Pourquoi la rétention de sûreté est-elle critiquée ?

La rétention de sûreté a été fortement critiquée car elle revient à priver de leur liberté des personnes pour des crimes qu’elles n’ont pas encore commis mais dont on juge qu’elles pourraient les commettre. En cela, beaucoup de détracteurs de cette mesure ont fait le rapprochement avec la fiction de Philip K. Dick, Minority Report (1956), dans laquelle les individus sont condamnés avant même d’avoir commis un crime.

Un principe qu’Adeline Hazan juge « contraire » aux principes du droit pénal français. « Soit la personne a de graves troubles psychiatriques, et dans ce cas elle doit être hospitalisée, soit ce n’est pas le cas et on ne peut pas l’enfermer. »

Celle qui a succédé à Jean-Marie Delarue à l’été 2014 explique par ailleurs au Monde que les personnes qui font l’objet d’une rétention de sûreté n’ont aucune prise en charge. « Ils ont moins de droits que les détenus et moins de possibilité d’activités. Et les textes permettent de renouveler indéfiniment les périodes de rétention de sûreté. »

Adeline Hazan cite l’exemple d’une personne dont la rétention de sûreté a duré plus d’un an parce qu’elle refusait de se soumettre à une expertise psychiatrique. Pour la contrôleuse générale, la privation de liberté est injustifiée : « Ce n’est parce que l’on refuse une telle expertise que l’on est dangereux ! »

Même si la suppression de la mesure faisait partie des promesses de campagne de François Hollande, Mme Hazan reconnaît que « le climat sécuritaire actuel pose un problème. »

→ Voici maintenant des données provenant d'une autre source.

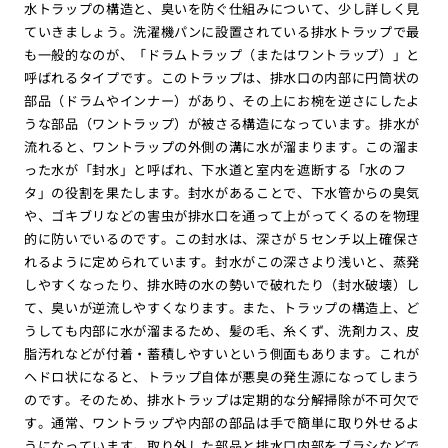
水トラップの構造と、臭いを防ぐ仕組みについて、少し詳しく見
ていきましょう。洗濯機パンに設置されている排水トラップで最
も一般的なのが、「ドラムトラップ（またはワントラップ）」と
呼ばれるタイプです。このトラップは、排水口の内部に円筒状の
部品（ドラムやインナー）があり、その上にお椀を逆さにしたよ
うな部品（ワントラップ）が被さる構造になっています。排水が
流れると、ワントラップの外側の溝に水が溜まります。この溜ま
った水が「封水」と呼ばれ、下水道と室内を遮断する「水のフ
タ」の役割を果たします。封水があることで、下水管からの臭気
や、ゴキブリなどの害虫が排水口を通って上がってくるのを物理
的に防いでいるのです。この封水は、深さが５センチ以上確保さ
れるように定められています。封水がこの深さより浅いと、蒸発
しやすくなったり、排水時の水の勢いで破れたり（封水破壊）し
て、臭いが逆流しやすくなります。また、トラップの構造上、ど
うしても内部に水が溜まるため、髪の毛、糸くず、洗剤カス、皮
脂汚れなどが付着・蓄積しやすいという側面もあります。これが
ヘドロ状になると、トラップ自体が悪臭の発生源になってしまう
のです。そのため、排水トラップは定期的な分解掃除が不可欠で
す。通常、ワントラップや内部の部品は手で簡単に取り外せるよ
うになっています。取り外した部品と排水口内部をブラシなどで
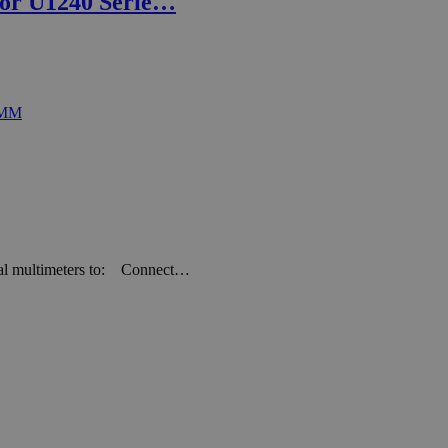
for U1240 Serie…
ital multimeters to: Connect…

En mars 2014, mission a été confiée à Bruno Cotte, ancien président de la chambre criminelle de la Cour de cassation et président de chambre à la Cour pénale internationale, de réfléchir à une réforme des peines, dont les mesures de sûreté. La commission Cotte devrait rendre ses conclusions à la chancellerie à la fin de l’année 2015.